## Required action:
Every line in the data below that includes "round" belongs in the answer, copied as it stands.

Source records
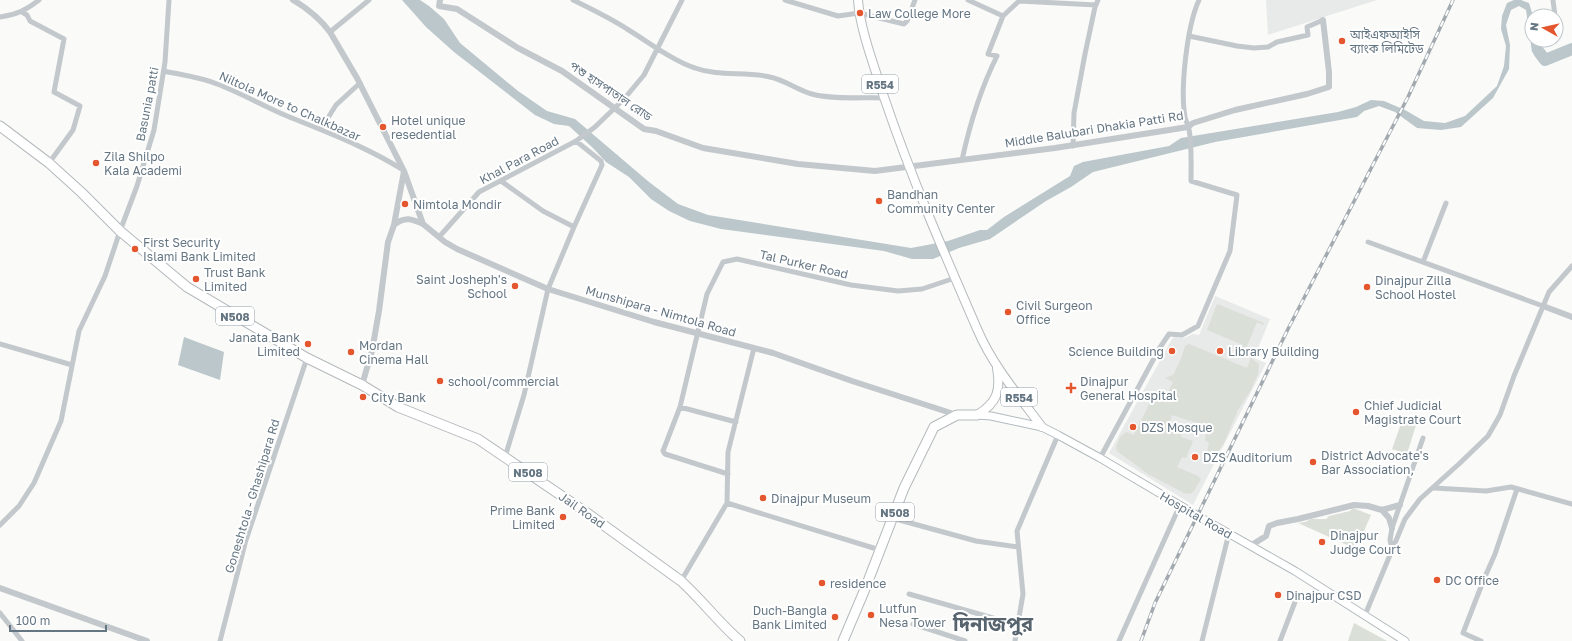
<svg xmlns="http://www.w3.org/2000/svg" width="1572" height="641" viewBox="0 0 1572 641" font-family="'Golos Text','Noto Sans Bengali',sans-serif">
  <rect width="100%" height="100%" fill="#fafaf8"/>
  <!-- built -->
  <path fill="#e8e9e9" d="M1266,0H1377L1268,35Z
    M1215,296L1270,319L1254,358L1266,363L1193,505L1109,453L1172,339L1174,337L1184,338L1193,334L1199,335Z"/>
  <!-- green -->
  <path fill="#dadfd7" d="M1217,304L1264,323L1263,325L1257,322L1245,351L1255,356L1254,358L1240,353L1243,345L1207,330Z
    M1189,344L1247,368L1251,358L1259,364L1258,374L1251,390L1238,410L1224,443L1217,453L1208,454L1207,452L1209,443L1205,440L1206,434L1210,435L1213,426L1207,424L1206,428L1199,426L1200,424L1172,415L1168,429L1182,434L1181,437L1193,441L1186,458L1182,457L1177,467L1198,476L1201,479L1194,491L1190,494L1184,493L1148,474L1117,451L1116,447L1120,437L1126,432L1134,435L1152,398L1157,396L1162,397L1164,393L1167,394L1173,382L1165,378L1173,375L1180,361L1185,346Z
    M1402,421L1416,425L1407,454L1392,449Z
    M1353,508L1371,515L1356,549L1298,523L1305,522L1311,519H1326L1329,516L1350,511Z
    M1354,623L1387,641H1348Z"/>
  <!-- water -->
  <path fill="#bbc7cb" d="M402,0H420L429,6L444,19L460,43L518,91L547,111L575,119L649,182L678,204L708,215L911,248L948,241L980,230H987L1004,217L1070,176L1074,166L1083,162L1169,146L1181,138L1338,112L1356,107L1371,100L1384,101L1405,110L1424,121L1445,123L1465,116L1497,86L1504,66L1506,46L1501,29L1502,16L1507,3L1514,0H1521L1529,3L1533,16L1532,40H1536L1543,50L1542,61L1532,52L1526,10L1519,6L1511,10L1506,25L1510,45L1509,69L1493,98L1461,127L1441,130L1417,128L1395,112L1379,106L1364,111L1357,117L1215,142L1093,172L1071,187L1046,201L990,239L959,248L933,259H912L884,251L721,229L690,221L669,211L651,199L629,177L606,162L593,148L569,126L554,124L535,115L454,52L426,27Z
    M184,337L224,352L220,380L178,365Z"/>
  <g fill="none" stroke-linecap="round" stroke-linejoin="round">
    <!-- river -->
    <path stroke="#bbc7cb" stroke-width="12" d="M1539,52L1545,60L1572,49"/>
    <!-- secondary casing -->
    <g stroke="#b3babf" stroke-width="9">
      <path id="secondary" d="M977,415L991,416L1042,427L1058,435L1100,458L1198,516L1295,571L1405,641"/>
    </g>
    <!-- primary casing -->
    <g stroke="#b5babe" stroke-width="10">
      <path id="primary" d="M858,0C860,30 875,68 884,97C911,177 944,253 978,331C993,366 1019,396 1042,427
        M977,415C997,403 1001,391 997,368"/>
    </g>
    <!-- trunk casing -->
    <g stroke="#b4b9bd" stroke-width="11">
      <path id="trunk" d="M0,126L49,163L81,192L120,231L187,287L307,358L362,385L398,407L478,439L587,513L681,581C702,600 719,623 740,641
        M843,641L865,589L904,488L934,427L957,415H977"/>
    </g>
    <!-- minor -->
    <path stroke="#c3c8cc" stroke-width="5" d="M573,0C591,9 610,18 627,29C647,41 673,61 695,68C719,77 745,71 770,77C785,80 797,90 812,94C832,100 863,97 885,98
      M785,0L838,16L859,13L904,24L907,21L915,0
      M968,0L1003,16L1019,1L1096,5
      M1553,0L1555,16
      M22,12L27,15L30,21L64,39L54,92L80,106L73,130L49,163
      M0,17C16,15 26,10 39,0
      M330,32L369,0
      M1189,36L1237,46L1254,48L1268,47L1277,42L1308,35L1307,27L1323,20
      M1555,40V41
      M164,71C181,75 200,77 217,84C241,93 263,106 287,116C326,132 367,147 403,170
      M321,129L336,105L360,83
      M1073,146L1074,113L1085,54L1095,7L1098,0
      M962,160C970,123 980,90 997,56L988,54L1003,16
      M501,181L543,211L574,227L548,289L524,395L505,457
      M574,227L602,165L601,161L576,141
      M439,237L479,192L576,141L595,127L624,99L644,75L682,0
      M1368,242L1543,306
      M1423,262L1446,203
      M0,344L72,365
      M680,407L736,422
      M1100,458L1159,349L1169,334L1182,335L1198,326L1230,251L1237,195L1191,181C1191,163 1192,146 1189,129C1188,125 1186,121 1185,117C1180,89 1187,26 1199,0
      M728,474L665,454L663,451L680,407L707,294L723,262L737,259L851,285L898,291L922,289L955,278
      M1434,488L1486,491L1511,487L1572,504
      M727,503L880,550
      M892,518L976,541L1018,547
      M0,525L19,506L34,483L61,421L79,331L105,276L120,231L137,186L154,130L165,62L169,0
      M1392,549L1390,540L1392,528L1423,438
      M681,581L727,503L728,452L754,348
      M909,594L1018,625
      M0,613L22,641
      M1365,615L1405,519L1420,499L1460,463L1488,436L1500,415L1514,376L1549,292L1572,266
      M913,624L965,641
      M220,641L246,540L307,358
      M1015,641L1023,594L1017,531L1058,435
      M1119,641L1180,505
      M1202,641L1229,533
      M1280,641L1295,602
      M1481,641L1463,633L1484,579L1495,554L1517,489"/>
    <!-- tertiary -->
    <path stroke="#c3c8cc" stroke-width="6" d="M293,0C307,8 320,19 330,32L357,78L404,171L394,225L388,242L379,311L372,351L362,385
      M440,0L439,6L457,9L518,48L562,71L644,129L656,131L703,148L798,164L875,171L1055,148L1188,127L1193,123L1235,110L1307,94L1329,87V72L1323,20
      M404,171L423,224L445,242L457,249L548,289L654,322L773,353L852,381L957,415
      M394,225C405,216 412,219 423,224
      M1543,306L1572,317
      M1382,510L1389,518L1392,528
      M1250,546L1266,536L1269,526L1277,523L1298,519L1354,505L1368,506L1382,510L1400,505
      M0,588L147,641"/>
    <!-- secondary -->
    <use href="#secondary" stroke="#fff" stroke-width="7"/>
    <!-- primary -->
    <use href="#primary" stroke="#fff" stroke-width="8"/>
    <!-- trunk -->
    <use href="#trunk" stroke="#fff" stroke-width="9"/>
    <!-- rail casing -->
    <g stroke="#a2aab0" stroke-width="3.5">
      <path id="rail" d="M1141,641L1155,603L1288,329L1408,97L1453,0"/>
    </g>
    <!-- rail -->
    <use href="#rail" stroke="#fff" stroke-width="2" stroke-dasharray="6" stroke-linecap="butt"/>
  </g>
  <!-- markers -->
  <g fill="#e4572e" stroke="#fff" stroke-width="1.5">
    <circle cx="860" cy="13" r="4"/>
    <circle cx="1342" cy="41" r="4"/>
    <circle cx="383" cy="127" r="4"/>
    <circle cx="96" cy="163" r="4"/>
    <circle cx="879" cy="201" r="4"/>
    <circle cx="405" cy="204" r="4"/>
    <circle cx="135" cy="249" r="4"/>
    <circle cx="196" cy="279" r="4"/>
    <circle cx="515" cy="286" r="4"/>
    <circle cx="1367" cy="287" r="4"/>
    <circle cx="1008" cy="312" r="4"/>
    <circle cx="308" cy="344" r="4"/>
    <circle cx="1172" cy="351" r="4"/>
    <circle cx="1220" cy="351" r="4"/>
    <circle cx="351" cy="352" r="4"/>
    <circle cx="440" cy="381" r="4"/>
    <path d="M1069 382h4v4h4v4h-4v4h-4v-4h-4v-4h4z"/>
    <circle cx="363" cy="397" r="4"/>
    <circle cx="1356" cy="412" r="4"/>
    <circle cx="1133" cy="427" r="4"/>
    <circle cx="1195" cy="457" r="4"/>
    <circle cx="1313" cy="462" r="4"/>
    <circle cx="763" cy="498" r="4"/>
    <circle cx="563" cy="517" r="4"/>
    <circle cx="1322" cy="542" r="4"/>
    <circle cx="1437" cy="580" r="4"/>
    <circle cx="822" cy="583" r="4"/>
    <circle cx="1278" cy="595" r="4"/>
    <circle cx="871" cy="615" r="4"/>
    <circle cx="835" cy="617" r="4"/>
  </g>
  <g text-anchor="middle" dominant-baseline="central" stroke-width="4" stroke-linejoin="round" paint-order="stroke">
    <!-- shield labels -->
    <g fill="#fff" stroke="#939fa8" stroke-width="1">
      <rect x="862" y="75" width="36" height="18" rx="3"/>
      <rect x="216" y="307" width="38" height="18" rx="3"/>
      <rect x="1001" y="388" width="36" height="18" rx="3"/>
      <rect x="509" y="463" width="38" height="18" rx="3"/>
      <rect x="876" y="503" width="38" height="18" rx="3"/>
    </g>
    <g font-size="11" font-weight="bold" fill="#657683">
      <text x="880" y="84">R554</text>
      <text x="235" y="316">N508</text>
      <text x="1019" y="397">R554</text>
      <text x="528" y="472">N508</text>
      <text x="895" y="512">N508</text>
    </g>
    <!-- poi labels -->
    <g font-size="12" fill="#657683" stroke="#fff" text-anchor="start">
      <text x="868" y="13">Law College More</text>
      <text x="1350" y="34">আইএফআইসি<tspan x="1350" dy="14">ব্যাংক লিমিটেড</tspan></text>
      <text x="391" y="120">Hotel unique<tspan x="391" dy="14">resedential</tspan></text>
      <text x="104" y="156">Zila Shilpo<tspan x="104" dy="14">Kala Academi</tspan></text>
      <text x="887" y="194">Bandhan<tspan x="887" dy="14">Community Center</tspan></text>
      <text x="413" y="204">Nimtola Mondir</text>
      <text x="143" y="242">First Security<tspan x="143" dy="14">Islami Bank Limited</tspan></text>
      <text x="204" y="272">Trust Bank<tspan x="204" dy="14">Limited</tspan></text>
      <text x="507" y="279" text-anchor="end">Saint Josheph's<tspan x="507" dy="14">School</tspan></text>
      <text x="1375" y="280">Dinajpur Zilla<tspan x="1375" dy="14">School Hostel</tspan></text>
      <text x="1016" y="305">Civil Surgeon<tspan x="1016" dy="14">Office</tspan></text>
      <text x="300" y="337" text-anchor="end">Janata Bank<tspan x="300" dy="14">Limited</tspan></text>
      <text x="359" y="345">Mordan<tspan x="359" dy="14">Cinema Hall</tspan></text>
      <text x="1164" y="351" text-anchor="end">Science Building</text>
      <text x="1228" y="351">Library Building</text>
      <text x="448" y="381">school/commercial</text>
      <text x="1080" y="381">Dinajpur<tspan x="1080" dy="14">General Hospital</tspan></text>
      <text x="371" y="397">City Bank</text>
      <text x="1364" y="405">Chief Judicial<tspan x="1364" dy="14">Magistrate Court</tspan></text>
      <text x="1141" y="427">DZS Mosque</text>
      <text x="1321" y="455">District Advocate's<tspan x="1321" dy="14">Bar Association,</tspan></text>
      <text x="1203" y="457">DZS Auditorium</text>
      <text x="771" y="498">Dinajpur Museum</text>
      <text x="555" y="510" text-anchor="end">Prime Bank<tspan x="555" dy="14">Limited</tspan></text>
      <text x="1330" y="535">Dinajpur<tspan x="1330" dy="14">Judge Court</tspan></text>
      <text x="1445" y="580">DC Office</text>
      <text x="830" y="583">residence</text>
      <text x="1286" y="595">Dinajpur CSD</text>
      <text x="879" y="608">Lutfun<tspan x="879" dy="14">Nesa Tower</tspan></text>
      <text x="827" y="610" text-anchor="end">Duch-Bangla<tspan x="827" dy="14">Bank Limited</tspan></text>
    </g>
    <!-- street labels -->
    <g font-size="12" fill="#657683" stroke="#fff">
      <text transform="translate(611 91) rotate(34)">পশু হাসপাতাল রোড</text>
      <text transform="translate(147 104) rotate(-79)">Basunia patti</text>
      <text transform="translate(290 106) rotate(24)">Niltola More to Chalkbazar</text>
      <text transform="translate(1094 129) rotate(-9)">Middle Balubari Dhakia Patti Rd</text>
      <text transform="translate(519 160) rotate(-28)">Khal Para Road</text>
      <text transform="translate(804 264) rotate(13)">Tal Purker Road</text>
      <text transform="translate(661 311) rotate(16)">Munshipara - Nimtola Road</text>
      <text transform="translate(252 496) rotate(-73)">Goneshtola - Ghashipara Rd</text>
      <text transform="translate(582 510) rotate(35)">Jail Road</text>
      <text transform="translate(1196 515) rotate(30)">Hospital Road</text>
    </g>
    <!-- town labels -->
    <g font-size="20" font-weight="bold" fill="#57646e" stroke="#fff">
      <text x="993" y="623">দিনাজপুর</text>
    </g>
  </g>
  <!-- north arrow -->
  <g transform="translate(1544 28) rotate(278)"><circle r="19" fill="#ffffff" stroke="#c1c8cd"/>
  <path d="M0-3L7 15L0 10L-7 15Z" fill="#e4572e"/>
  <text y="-6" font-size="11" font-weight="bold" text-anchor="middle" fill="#657683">N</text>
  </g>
  <!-- scale -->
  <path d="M10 625v6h96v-6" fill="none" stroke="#657683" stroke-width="2"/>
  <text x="16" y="625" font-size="12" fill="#657683" stroke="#ffffff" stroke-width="3" paint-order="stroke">100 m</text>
</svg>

## Exercise solution:
  <g fill="none" stroke-linecap="round" stroke-linejoin="round">
  <g text-anchor="middle" dominant-baseline="central" stroke-width="4" stroke-linejoin="round" paint-order="stroke">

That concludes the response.